[Machine-readable electronics designs]
= Beginning of Section =
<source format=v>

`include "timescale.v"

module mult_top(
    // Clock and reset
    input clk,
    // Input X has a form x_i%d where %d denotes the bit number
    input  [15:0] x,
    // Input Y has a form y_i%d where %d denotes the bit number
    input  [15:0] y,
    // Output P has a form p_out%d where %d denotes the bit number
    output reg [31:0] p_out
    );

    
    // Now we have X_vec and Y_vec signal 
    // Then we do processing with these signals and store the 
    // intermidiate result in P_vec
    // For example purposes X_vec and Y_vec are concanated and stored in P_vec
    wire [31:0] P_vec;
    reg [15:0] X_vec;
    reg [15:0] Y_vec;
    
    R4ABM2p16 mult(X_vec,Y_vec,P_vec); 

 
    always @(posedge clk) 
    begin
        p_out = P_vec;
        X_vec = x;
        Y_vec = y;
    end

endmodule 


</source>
= End of Section =
= Beginning of Section =
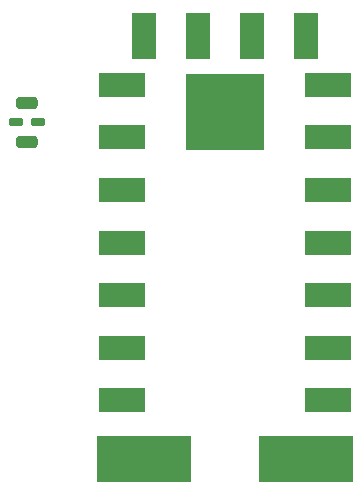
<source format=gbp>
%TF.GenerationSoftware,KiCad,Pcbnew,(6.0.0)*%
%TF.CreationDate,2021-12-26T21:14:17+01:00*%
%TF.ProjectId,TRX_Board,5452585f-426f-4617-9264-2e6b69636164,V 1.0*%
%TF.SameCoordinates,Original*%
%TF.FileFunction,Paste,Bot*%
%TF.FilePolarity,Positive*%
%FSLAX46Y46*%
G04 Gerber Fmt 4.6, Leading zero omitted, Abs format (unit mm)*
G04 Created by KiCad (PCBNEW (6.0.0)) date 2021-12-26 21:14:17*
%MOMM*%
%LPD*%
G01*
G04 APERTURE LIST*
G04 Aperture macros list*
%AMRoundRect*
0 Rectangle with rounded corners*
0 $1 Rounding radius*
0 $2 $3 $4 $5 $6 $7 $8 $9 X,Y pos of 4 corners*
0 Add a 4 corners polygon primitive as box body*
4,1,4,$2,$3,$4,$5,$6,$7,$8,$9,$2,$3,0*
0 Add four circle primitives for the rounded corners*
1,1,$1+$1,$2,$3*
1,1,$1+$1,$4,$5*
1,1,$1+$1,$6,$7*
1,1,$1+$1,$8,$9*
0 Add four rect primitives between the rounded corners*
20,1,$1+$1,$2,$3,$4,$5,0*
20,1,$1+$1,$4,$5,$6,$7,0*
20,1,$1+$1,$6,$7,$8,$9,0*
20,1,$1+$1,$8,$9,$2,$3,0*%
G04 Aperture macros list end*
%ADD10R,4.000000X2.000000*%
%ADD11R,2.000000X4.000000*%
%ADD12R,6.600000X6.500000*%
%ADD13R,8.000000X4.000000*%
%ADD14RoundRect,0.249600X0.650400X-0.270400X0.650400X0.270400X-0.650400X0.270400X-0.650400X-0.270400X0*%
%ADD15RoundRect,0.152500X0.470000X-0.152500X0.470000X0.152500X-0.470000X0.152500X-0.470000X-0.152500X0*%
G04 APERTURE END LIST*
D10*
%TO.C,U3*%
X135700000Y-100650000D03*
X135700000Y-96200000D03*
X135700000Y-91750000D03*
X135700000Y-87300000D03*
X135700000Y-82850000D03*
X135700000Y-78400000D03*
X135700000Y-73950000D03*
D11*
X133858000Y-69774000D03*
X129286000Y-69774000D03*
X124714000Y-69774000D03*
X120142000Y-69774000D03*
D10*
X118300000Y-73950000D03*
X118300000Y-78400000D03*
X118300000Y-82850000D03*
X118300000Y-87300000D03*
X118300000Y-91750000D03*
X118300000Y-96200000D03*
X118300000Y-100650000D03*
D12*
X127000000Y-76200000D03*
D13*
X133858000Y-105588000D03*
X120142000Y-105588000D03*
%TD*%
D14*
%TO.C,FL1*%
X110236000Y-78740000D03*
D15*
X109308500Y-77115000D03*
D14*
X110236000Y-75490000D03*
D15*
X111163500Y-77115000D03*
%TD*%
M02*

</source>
= End of Section =
= Beginning of Section =
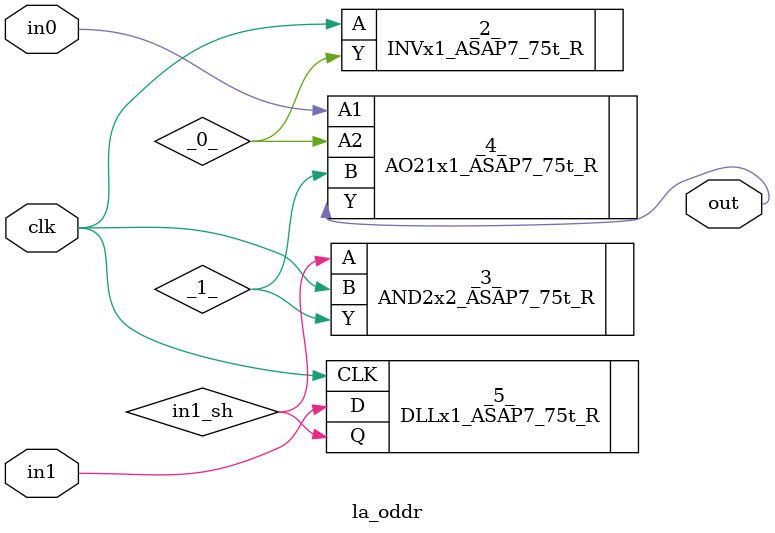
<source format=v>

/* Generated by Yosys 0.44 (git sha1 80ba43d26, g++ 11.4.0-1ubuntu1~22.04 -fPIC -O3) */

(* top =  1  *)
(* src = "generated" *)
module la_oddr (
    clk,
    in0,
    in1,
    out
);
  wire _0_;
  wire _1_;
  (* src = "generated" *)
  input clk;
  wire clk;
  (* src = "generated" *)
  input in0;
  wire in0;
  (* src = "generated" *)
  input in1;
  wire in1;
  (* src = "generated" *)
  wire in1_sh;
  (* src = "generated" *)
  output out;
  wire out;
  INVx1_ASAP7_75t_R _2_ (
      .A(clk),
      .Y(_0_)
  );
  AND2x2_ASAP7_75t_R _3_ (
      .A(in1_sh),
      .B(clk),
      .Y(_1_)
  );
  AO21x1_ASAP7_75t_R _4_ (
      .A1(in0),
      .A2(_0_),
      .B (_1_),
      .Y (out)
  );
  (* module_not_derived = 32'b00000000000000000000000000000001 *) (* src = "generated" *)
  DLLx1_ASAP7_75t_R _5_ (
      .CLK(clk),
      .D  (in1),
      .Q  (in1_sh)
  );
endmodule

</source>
= End of Section =
[Task]
Please return each line of the data above in which the word "rounded" occurs.

[Solution]
0 Rectangle with rounded corners*
0 Add four circle primitives for the rounded corners*
0 Add four rect primitives between the rounded corners*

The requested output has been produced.